General information
- Location: Matthews Avenue, Airport West, Melbourne, Victoria
- Owner: VicTrack
- Operator: Yarra Trams
- Platforms: 1
- Tracks: 1
- Connections: Bus;

Construction
- Structure type: At-grade

Other information
- Status: Open
- Fare zone: Myki zone 1

History
- Opened: 22 December 1992

Services
| Preceding station | Yarra Trams |  |  | Following station |
| Hawker Street towards Flinders Street Station |  | Route 59 |  | Airport West Terminus |

= Marshall Road tram stop =

Tram stop in Melbourne, Australia

Marshall Road/Matthews Avenue is a tram stop on tram Route 59 in Melbourne. The stop opened in December 1992 as part of an extension from Hawker Street to serve Westfield Airport West.

== History ==
Plans to extend the Route 59 came quickly after its extension to Hawker Street in 1976. At the time, the route terminated 2 kilometres short of Airport West at Hawker Street. Public outcry quickly grew to extend the tram to the growing shopping centre which was reflected as the extension begun its planning in the 1988 MetPlan.

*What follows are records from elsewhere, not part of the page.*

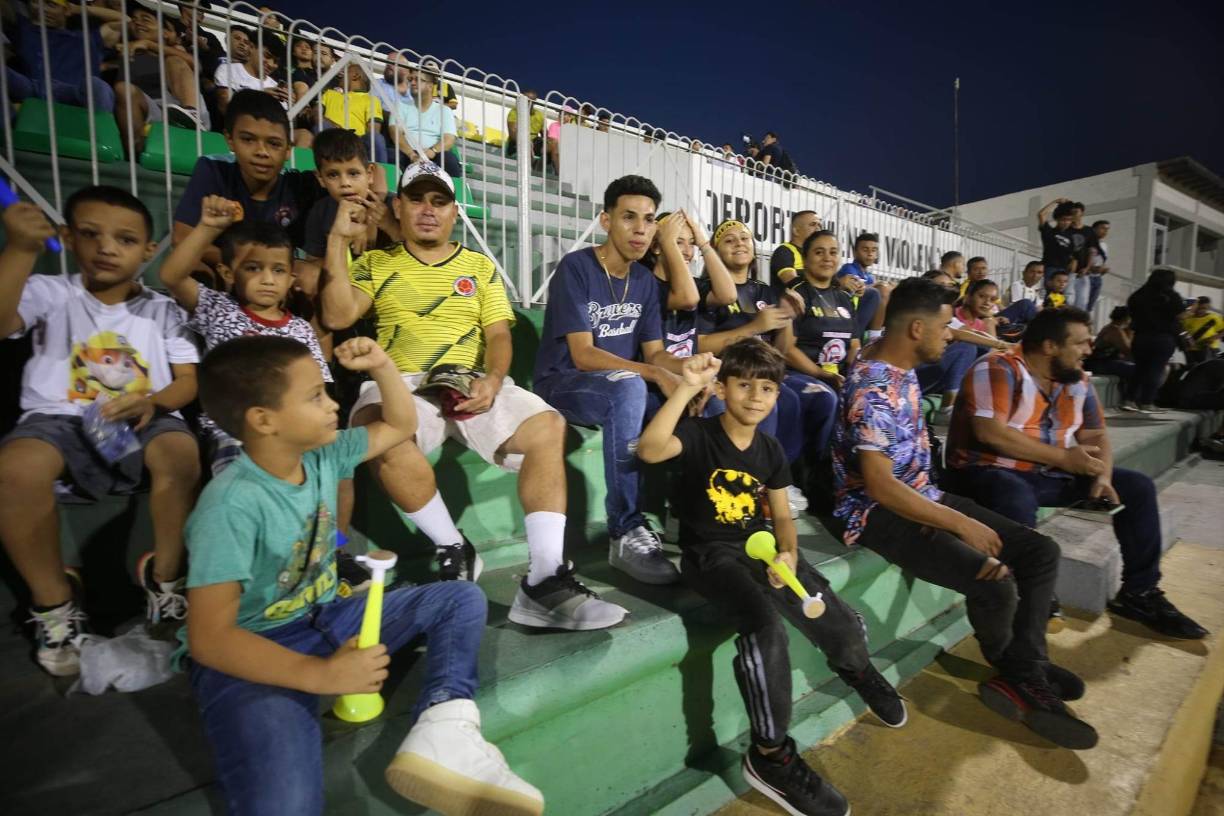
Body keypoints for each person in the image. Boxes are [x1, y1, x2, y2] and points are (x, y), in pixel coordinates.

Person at [182, 335, 544, 816]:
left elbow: (399, 424)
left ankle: (446, 724)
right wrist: (320, 674)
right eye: (315, 396)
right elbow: (210, 639)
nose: (334, 404)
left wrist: (382, 365)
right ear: (262, 420)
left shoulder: (322, 456)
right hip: (253, 653)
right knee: (285, 804)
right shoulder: (230, 505)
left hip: (327, 615)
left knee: (459, 598)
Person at [320, 163, 624, 629]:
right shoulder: (376, 264)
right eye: (417, 200)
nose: (428, 211)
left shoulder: (478, 265)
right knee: (380, 433)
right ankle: (452, 545)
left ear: (453, 213)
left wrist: (494, 380)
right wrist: (339, 240)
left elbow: (498, 335)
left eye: (439, 202)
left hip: (469, 376)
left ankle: (544, 581)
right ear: (397, 208)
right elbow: (338, 316)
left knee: (548, 426)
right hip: (400, 379)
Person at [639, 341, 904, 816]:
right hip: (710, 557)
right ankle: (771, 757)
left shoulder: (770, 449)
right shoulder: (699, 434)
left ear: (778, 396)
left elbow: (781, 515)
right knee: (765, 627)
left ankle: (858, 670)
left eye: (766, 388)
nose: (755, 397)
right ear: (722, 388)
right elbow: (651, 448)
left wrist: (788, 553)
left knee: (835, 620)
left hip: (760, 548)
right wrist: (686, 388)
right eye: (743, 385)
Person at [834, 277, 1098, 749]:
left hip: (923, 493)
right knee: (994, 580)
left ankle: (1025, 667)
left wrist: (1002, 340)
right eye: (944, 326)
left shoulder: (894, 353)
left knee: (1040, 552)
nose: (951, 334)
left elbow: (949, 330)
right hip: (878, 511)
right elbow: (878, 484)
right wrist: (960, 523)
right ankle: (1018, 673)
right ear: (916, 329)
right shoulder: (871, 388)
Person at [0, 186, 202, 676]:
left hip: (144, 415)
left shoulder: (164, 310)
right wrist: (21, 249)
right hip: (58, 420)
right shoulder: (50, 291)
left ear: (148, 251)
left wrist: (152, 402)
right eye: (91, 235)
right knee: (16, 468)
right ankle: (55, 607)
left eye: (125, 239)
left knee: (180, 452)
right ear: (68, 238)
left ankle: (167, 582)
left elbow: (188, 383)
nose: (107, 248)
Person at [944, 307, 1207, 641]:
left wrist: (1102, 477)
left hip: (1045, 472)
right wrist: (1064, 459)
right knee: (1013, 493)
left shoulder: (1078, 379)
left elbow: (1095, 437)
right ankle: (1027, 594)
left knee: (1136, 487)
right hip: (984, 472)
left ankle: (1140, 594)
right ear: (1051, 346)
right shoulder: (997, 367)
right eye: (1081, 343)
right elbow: (990, 433)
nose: (1089, 350)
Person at [533, 175, 686, 586]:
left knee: (699, 396)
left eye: (650, 220)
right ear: (606, 220)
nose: (640, 229)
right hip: (563, 383)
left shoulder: (646, 283)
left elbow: (655, 354)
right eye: (629, 217)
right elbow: (583, 356)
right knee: (631, 386)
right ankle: (624, 529)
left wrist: (691, 373)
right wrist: (656, 373)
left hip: (620, 383)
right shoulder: (577, 267)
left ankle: (687, 514)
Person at [696, 220, 808, 515]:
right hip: (725, 372)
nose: (739, 243)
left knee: (796, 399)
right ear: (716, 252)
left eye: (745, 238)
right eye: (729, 240)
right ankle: (749, 486)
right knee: (760, 399)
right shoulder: (708, 291)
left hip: (763, 370)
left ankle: (776, 481)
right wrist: (755, 326)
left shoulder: (767, 292)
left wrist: (787, 317)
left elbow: (780, 351)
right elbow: (701, 343)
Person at [173, 90, 326, 278]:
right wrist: (247, 265)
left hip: (275, 277)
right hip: (227, 272)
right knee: (194, 269)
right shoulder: (214, 169)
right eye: (248, 139)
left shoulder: (298, 185)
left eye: (274, 143)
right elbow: (181, 237)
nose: (261, 152)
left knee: (311, 275)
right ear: (230, 140)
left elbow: (366, 173)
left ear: (288, 150)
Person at [783, 230, 857, 459]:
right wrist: (822, 374)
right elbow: (786, 350)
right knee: (827, 396)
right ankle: (815, 467)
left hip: (835, 375)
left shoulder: (844, 298)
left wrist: (855, 375)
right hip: (798, 374)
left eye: (833, 252)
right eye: (819, 252)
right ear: (805, 260)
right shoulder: (796, 295)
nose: (827, 258)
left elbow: (854, 346)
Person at [917, 272, 1012, 426]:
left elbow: (970, 333)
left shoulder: (945, 314)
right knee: (966, 347)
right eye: (941, 286)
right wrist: (1002, 345)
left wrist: (1000, 344)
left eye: (950, 285)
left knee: (982, 349)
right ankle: (947, 410)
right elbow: (959, 334)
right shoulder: (916, 310)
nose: (946, 289)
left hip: (929, 375)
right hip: (912, 374)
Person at [643, 209, 734, 361]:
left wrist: (703, 244)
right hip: (659, 378)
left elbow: (728, 295)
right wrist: (668, 241)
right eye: (678, 242)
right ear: (656, 247)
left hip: (689, 376)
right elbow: (688, 298)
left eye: (691, 243)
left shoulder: (693, 284)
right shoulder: (646, 286)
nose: (688, 252)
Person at [5, 0, 121, 113]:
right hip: (31, 88)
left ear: (66, 10)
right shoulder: (24, 28)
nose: (42, 9)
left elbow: (124, 20)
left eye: (51, 4)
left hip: (71, 94)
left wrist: (77, 9)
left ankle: (97, 131)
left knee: (98, 86)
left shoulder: (87, 39)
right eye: (36, 2)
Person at [1127, 267, 1191, 413]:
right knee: (1155, 370)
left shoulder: (1138, 295)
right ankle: (1147, 402)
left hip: (1140, 337)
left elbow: (1131, 312)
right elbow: (1181, 316)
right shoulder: (1171, 295)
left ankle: (1129, 399)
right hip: (1163, 338)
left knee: (1139, 369)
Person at [391, 63, 461, 177]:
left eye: (418, 80)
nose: (412, 83)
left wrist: (431, 152)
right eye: (410, 79)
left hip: (434, 154)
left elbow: (449, 138)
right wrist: (411, 154)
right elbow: (395, 133)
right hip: (406, 153)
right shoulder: (400, 106)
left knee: (450, 160)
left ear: (430, 86)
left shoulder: (444, 110)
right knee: (391, 155)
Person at [319, 61, 386, 162]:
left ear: (355, 76)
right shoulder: (330, 94)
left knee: (376, 138)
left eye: (345, 72)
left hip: (358, 142)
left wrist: (352, 139)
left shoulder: (371, 100)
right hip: (330, 136)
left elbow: (374, 130)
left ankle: (379, 173)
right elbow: (316, 114)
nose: (341, 74)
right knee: (322, 125)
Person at [213, 27, 284, 115]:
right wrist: (258, 97)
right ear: (251, 47)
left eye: (276, 62)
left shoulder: (275, 86)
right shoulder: (228, 70)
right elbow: (225, 107)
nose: (271, 64)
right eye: (267, 56)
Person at [834, 232, 890, 338]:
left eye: (873, 250)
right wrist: (878, 285)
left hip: (864, 316)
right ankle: (872, 339)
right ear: (855, 253)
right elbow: (857, 287)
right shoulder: (849, 268)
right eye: (865, 250)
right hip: (848, 315)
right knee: (881, 290)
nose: (870, 254)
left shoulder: (869, 276)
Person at [1085, 306, 1138, 410]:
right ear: (1127, 318)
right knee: (1136, 370)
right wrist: (1131, 332)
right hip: (1098, 364)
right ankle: (1129, 400)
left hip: (1103, 362)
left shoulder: (1114, 328)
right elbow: (1128, 351)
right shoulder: (1114, 330)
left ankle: (1132, 399)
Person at [768, 210, 821, 290]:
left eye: (819, 225)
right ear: (796, 231)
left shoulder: (816, 255)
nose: (818, 229)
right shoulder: (784, 251)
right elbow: (794, 284)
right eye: (812, 224)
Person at [1037, 198, 1079, 287]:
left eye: (1069, 220)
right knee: (1049, 295)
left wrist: (1074, 261)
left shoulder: (1071, 236)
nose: (1066, 222)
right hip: (1050, 268)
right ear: (1057, 219)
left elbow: (1074, 253)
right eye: (1063, 219)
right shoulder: (1049, 231)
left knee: (1060, 298)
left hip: (1064, 271)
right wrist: (1055, 201)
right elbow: (1041, 214)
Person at [505, 89, 546, 163]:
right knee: (526, 144)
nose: (529, 102)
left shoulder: (539, 115)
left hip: (534, 142)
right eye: (527, 100)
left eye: (532, 101)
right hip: (516, 141)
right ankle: (529, 169)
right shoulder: (514, 112)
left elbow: (545, 134)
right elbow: (513, 133)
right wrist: (526, 141)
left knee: (553, 146)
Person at [1000, 260, 1044, 326]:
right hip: (1007, 317)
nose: (1035, 275)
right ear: (1024, 273)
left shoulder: (1035, 289)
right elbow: (1021, 307)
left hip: (1022, 320)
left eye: (1039, 272)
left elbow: (1039, 308)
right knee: (1025, 303)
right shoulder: (1017, 285)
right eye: (1032, 271)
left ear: (1042, 275)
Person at [1182, 296, 1223, 366]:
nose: (1200, 311)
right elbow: (1183, 331)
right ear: (1195, 306)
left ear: (1208, 307)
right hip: (1191, 350)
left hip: (1210, 349)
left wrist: (1212, 338)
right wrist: (1187, 338)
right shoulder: (1187, 318)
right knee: (1193, 371)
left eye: (1204, 308)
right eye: (1198, 308)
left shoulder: (1214, 317)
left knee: (1208, 371)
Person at [1082, 220, 1111, 314]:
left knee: (1090, 307)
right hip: (1086, 276)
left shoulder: (1104, 245)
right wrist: (1092, 268)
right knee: (1082, 304)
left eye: (1107, 229)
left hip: (1097, 278)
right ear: (1094, 229)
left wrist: (1103, 270)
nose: (1105, 231)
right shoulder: (1086, 243)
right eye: (1102, 228)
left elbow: (1102, 262)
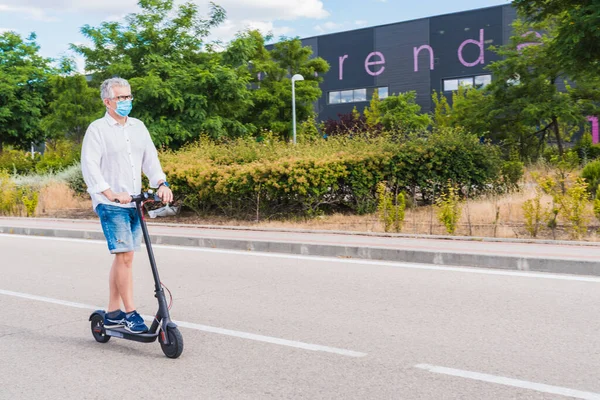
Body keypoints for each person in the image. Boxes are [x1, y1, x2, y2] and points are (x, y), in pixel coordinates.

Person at [81, 77, 173, 334]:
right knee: (126, 258)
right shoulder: (97, 129)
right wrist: (109, 193)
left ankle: (112, 313)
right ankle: (131, 314)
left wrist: (162, 183)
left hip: (134, 203)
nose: (126, 102)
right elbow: (89, 166)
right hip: (110, 204)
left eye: (128, 97)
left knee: (124, 258)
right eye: (120, 98)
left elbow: (150, 160)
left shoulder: (138, 127)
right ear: (107, 101)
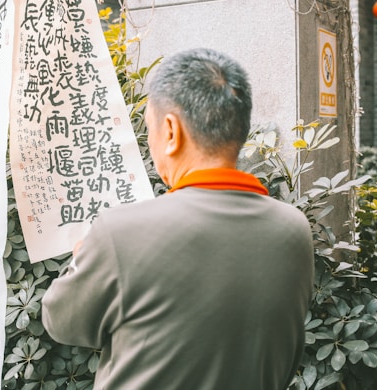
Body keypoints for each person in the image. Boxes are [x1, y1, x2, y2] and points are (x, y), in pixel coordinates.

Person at [41, 48, 314, 390]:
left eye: (149, 127)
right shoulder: (294, 229)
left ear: (170, 131)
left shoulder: (121, 232)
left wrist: (83, 256)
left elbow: (61, 321)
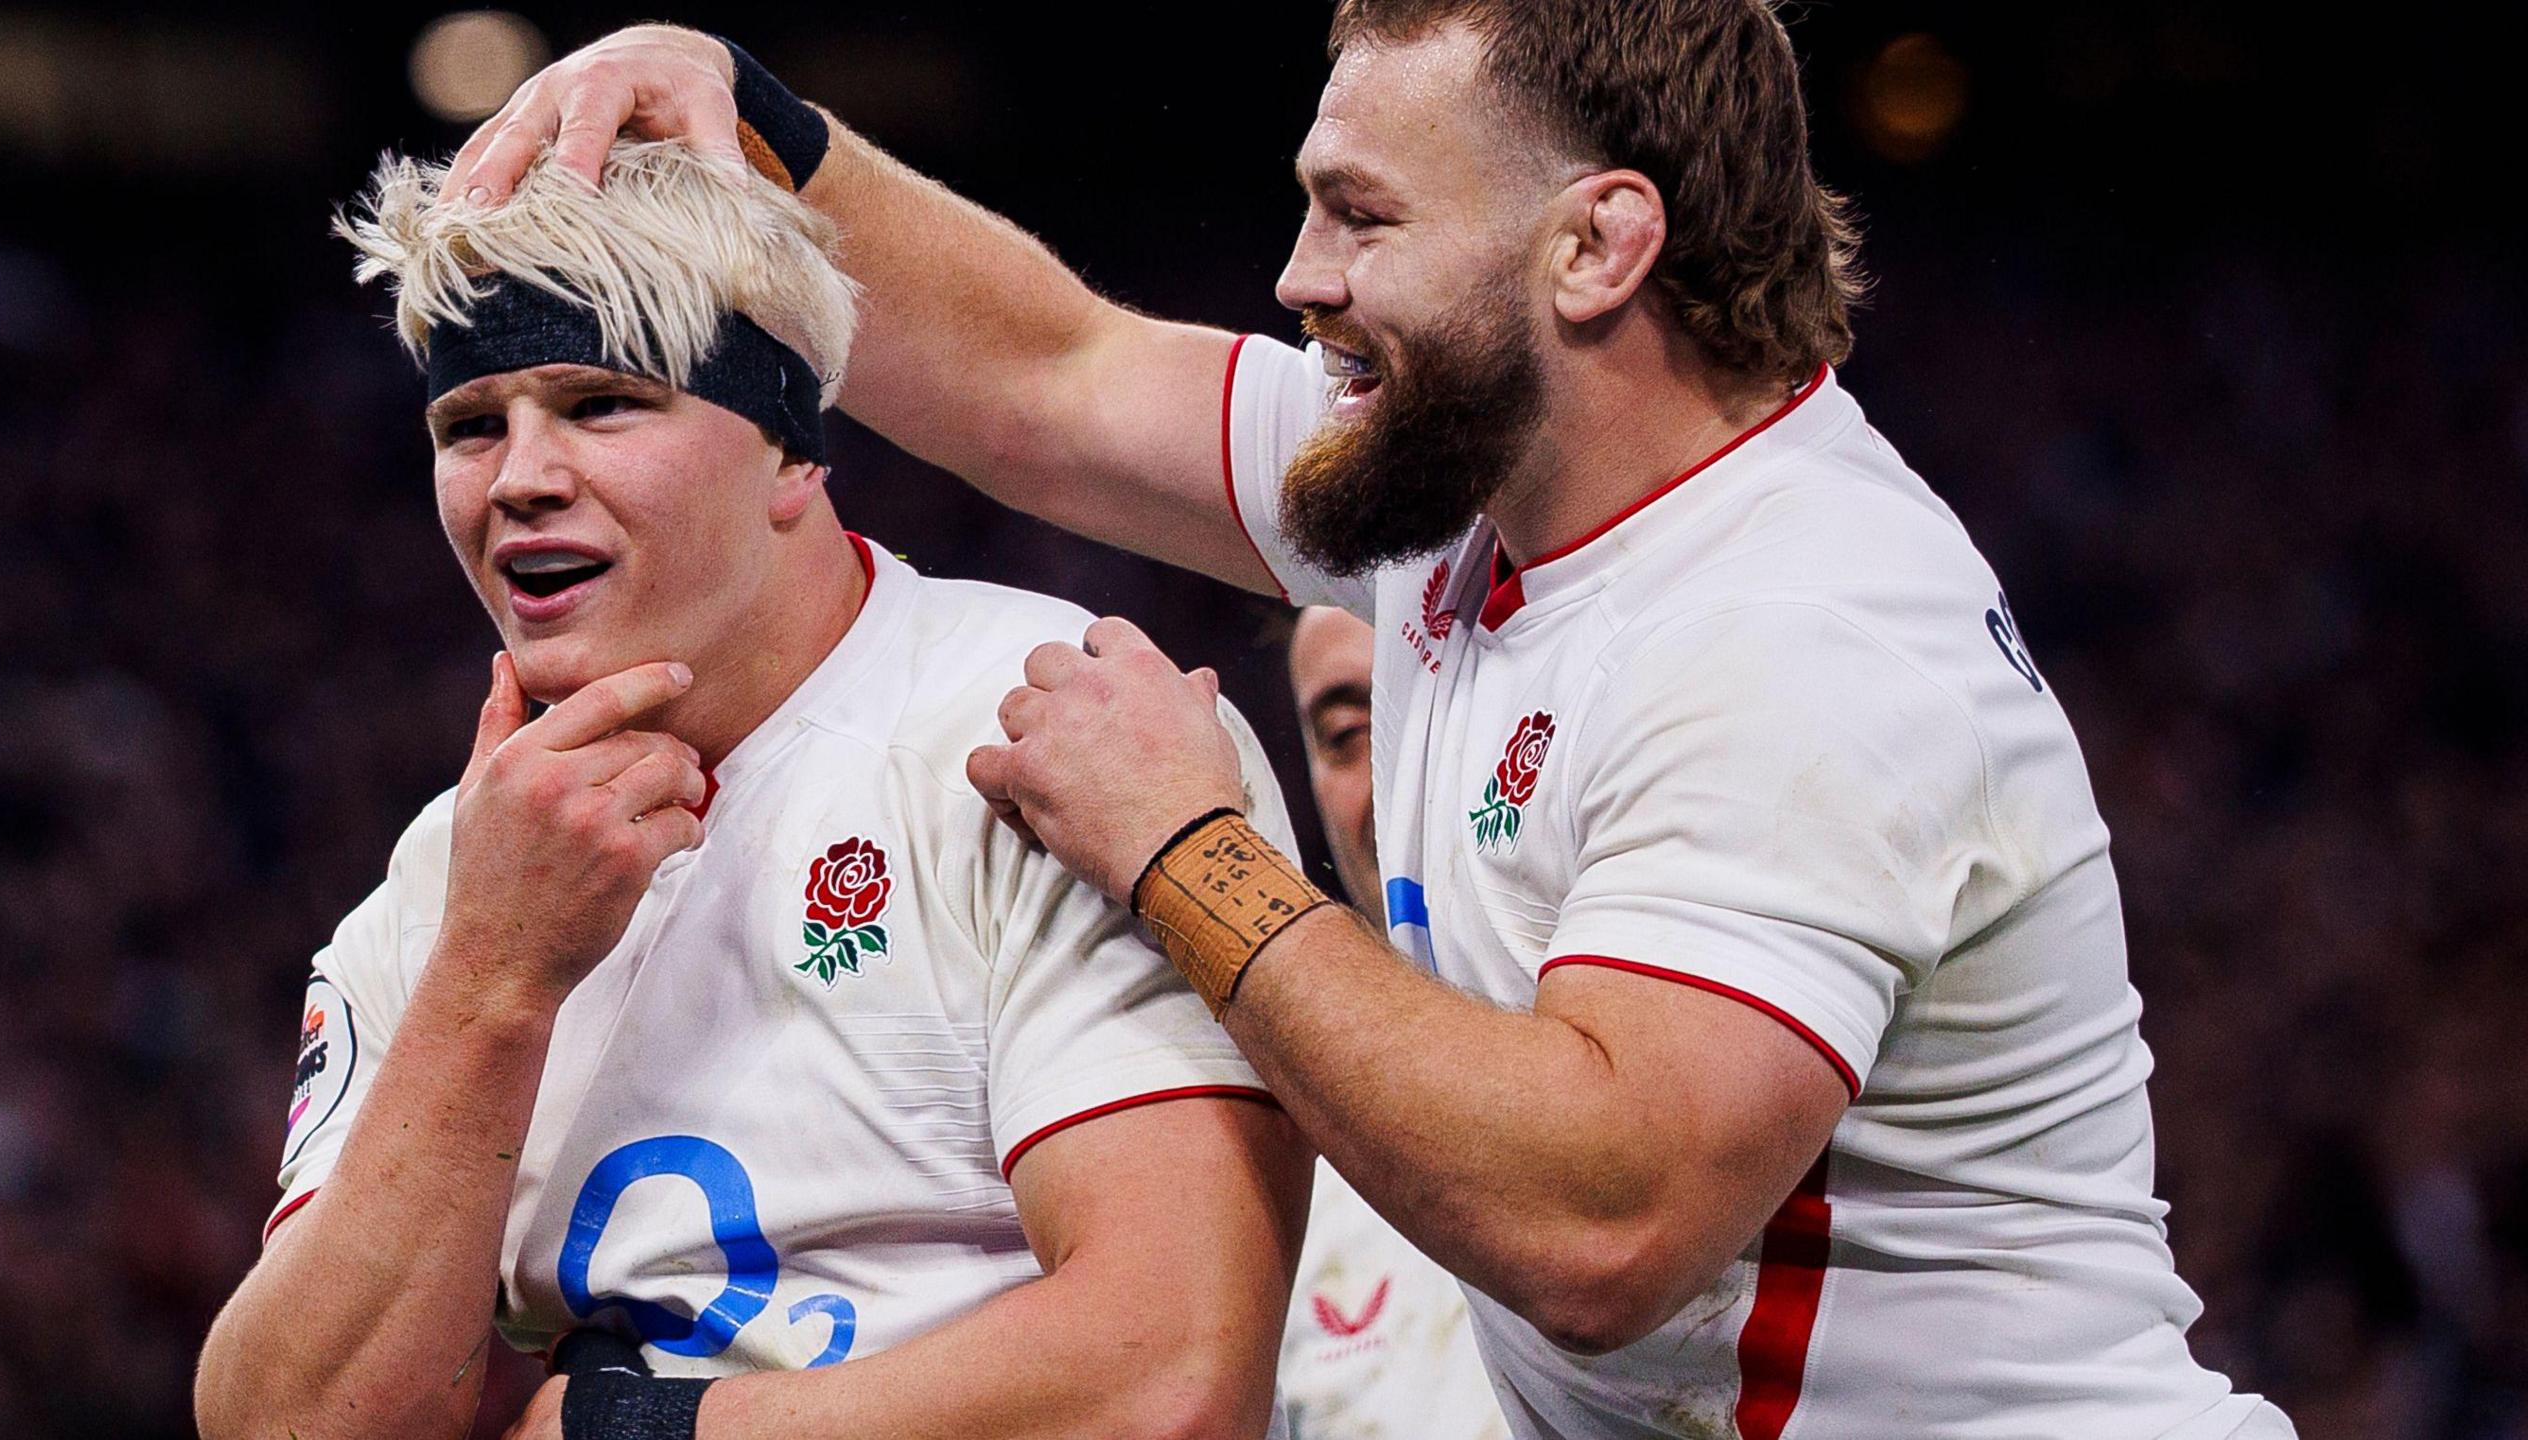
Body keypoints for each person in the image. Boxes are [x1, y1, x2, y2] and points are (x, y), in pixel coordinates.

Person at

Funding was allocated to the extension and the stop in the 1991 state budget by the Kirner labor government. Many were skeptical about the extension however, funding was allocated at a time when Victoria was in an economic recession. The Kirner government wanted the project completed before the 1992 state election, fearing that a victorious liberal government would cancel the project.

Construction of the extension began in early 1992 with preliminary works underway by May 1992. The extension alongside the Airport West stop opened on 22 December 1992 at a cost of $4.9 million.

The extension opened during a time of renewed tram construction in Melbourne, other extensions around the time were along the Burwood Highway and Plenty Road.